Badan Intelijen Negara (BIN) memiliki mandat menghimpun dan menganalisis informasi strategis terkait keamanan nasional termasuk sektor ekonomi yang rentan kejahatan. Undang‑Undang No. 17/2011 tentang Intelijen Negara memberi ruang kewenangan yang cukup besar.
Intelijen Keamanan Polri (Intelkam) melalui jaringan tingkat lokal (desa/kelurahan, aparat teritorial) dapat mengetahui pola distribusi barang ilegal, pelaku lokal, dan potensi “pelindung” di tingkat bawah.
Badan Intelijen Strategis TNI (BAIS TNI) juga relevan, terutama karena jalur laut dan wilayah kepulauan yang rentan menjadi pintu masuk barang ilegal termasuk rokok ilegal dan karena distribusi lintas batas wilayah memerlukan pengawasan militer/intelijen.
Jika institusi‑institusi ini menjalankan fungsi secara optimal, maka bukan hanya rantai paling akhir (pengecer, pengangkut) yang disasar, melainkan jaringan hulu yang mendistribusikan, menyuplai, dan mendanai.
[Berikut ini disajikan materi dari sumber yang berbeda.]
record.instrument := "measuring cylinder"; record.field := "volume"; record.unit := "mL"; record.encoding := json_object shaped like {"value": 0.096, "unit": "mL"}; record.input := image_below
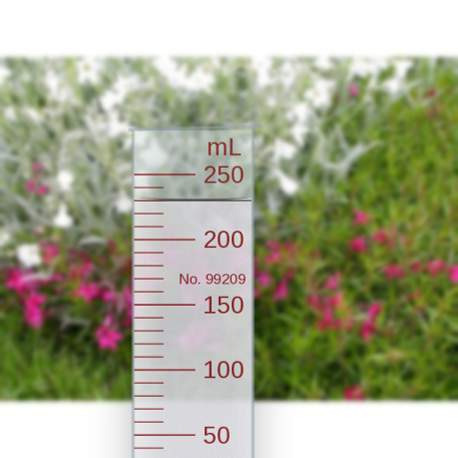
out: {"value": 230, "unit": "mL"}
Loyalitas kepada pimpinan intelijen atau institusi harusnya berarti mewujudkan efektivitas pengawasan bukan menutup mata terhadap kejahatan yang terorganisir.
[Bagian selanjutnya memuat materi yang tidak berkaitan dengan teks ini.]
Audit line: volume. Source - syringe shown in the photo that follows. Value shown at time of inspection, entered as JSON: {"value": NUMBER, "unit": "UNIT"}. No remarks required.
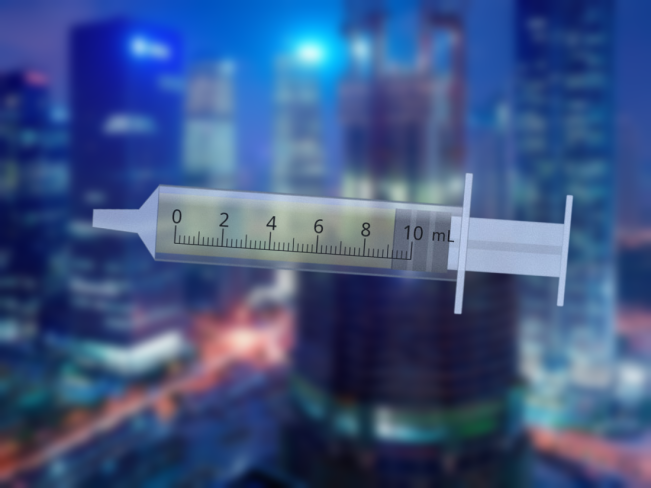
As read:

Mengapa Kegagalan Ini Terjadi?
Beberapa faktor mengemuka:
1. Keterbatasan Sumber Daya dan Wilayah
Di Manggarai Raya, lembaga pengawas menyebut keterbatasan jumlah SDM dan cakupan wilayah kerja sebagai kendala utama dalam mengendalikan peredaran rokok ilegal.
2. Kurangnya Koordinasi dan Sinergi Antar‑Lembaga
Penindakan secara sporadis oleh Bea Cukai atau aparat lokal saja tidak cukup diperlukan sinergi dengan intelijen, TNI, Polri, dan pemerintah daerah untuk mengungkap jaringan secara sistematis. Sebagai contoh, DJBC telah mengumumkan pembentukan Satgas nasional untuk rokok ilegal dengan kolaborasi TNI/Polri.
3. Potensi Pembiaran atau “Lubang” Sistemic
Laporan independen menyebutkan bahwa jaringan rokok ilegal telah lama beroperasi di Manggarai Raya, dengan warga merasa bahwa aparat pengawas “tahu tapi belum bertindak secara tegas”.
4. Daya Tarik Ekonomi yang Besar
Karena rokok ilegal dijual dengan harga jauh lebih murah misalnya kios menjual rokok illegal Rp 20.000 per bungkus dibanding resmi Rp 30.000 atau lebih hal ini memunculkan permintaan yang kuat dan margin keuntungan besar bagi pelaku.
Dampak Negatif
Hilangnya penerimaan negara dari cukai, yang secara nasional mencapai angka triliunan rupiah.
Merusak industri rokok legal dan mengancam usaha sah yang taat aturan.
Meningkatkan konsumsi rokok di kalangan masyarakat karena harga yang lebih murah dengan efek kesehatan dan sosial yang negatif.
Menurunkan kepercayaan publik terhadap institusi pengawas dan penegak hukum karena kesan ketidakadilan atau “ada yang terlindungi”.
Maka bisa di simpulkan, Peredaran rokok ilegal yang makin marak di Manggarai Raya bukan hanya sekadar persoalan pengawasan biasa, melainkan menunjukkan tantangan besar bagi fungsi intelijen negara dan integritas institusi pengawas. Jika loyalitas kepada pimpinan intelijen atau aparat keamanan hanya berarti ketaatan tanpa keberanian mengungkap jaringan besar, maka fungsi negara sebagai pelindung rakyat dan penegak hukum akan tergerus.
Dengan demikian, menjaga loyalitas kepada pimpinan intelijen tidak boleh berarti membiarkan kejahatan terorganisir berjalan. Sebaliknya, loyalitas yang sesungguhnya terwujud ketika aparat dan institusi intelijen bekerja secara terbuka, terkoordinasi, dan berkelanjutan, untuk memutus rantai hulu ke hilir peredaran rokok ilegal demi keadilan fiskal, proteksi usaha sah, dan masa depan masyarakat Manggarai Raya yang lebih sehat.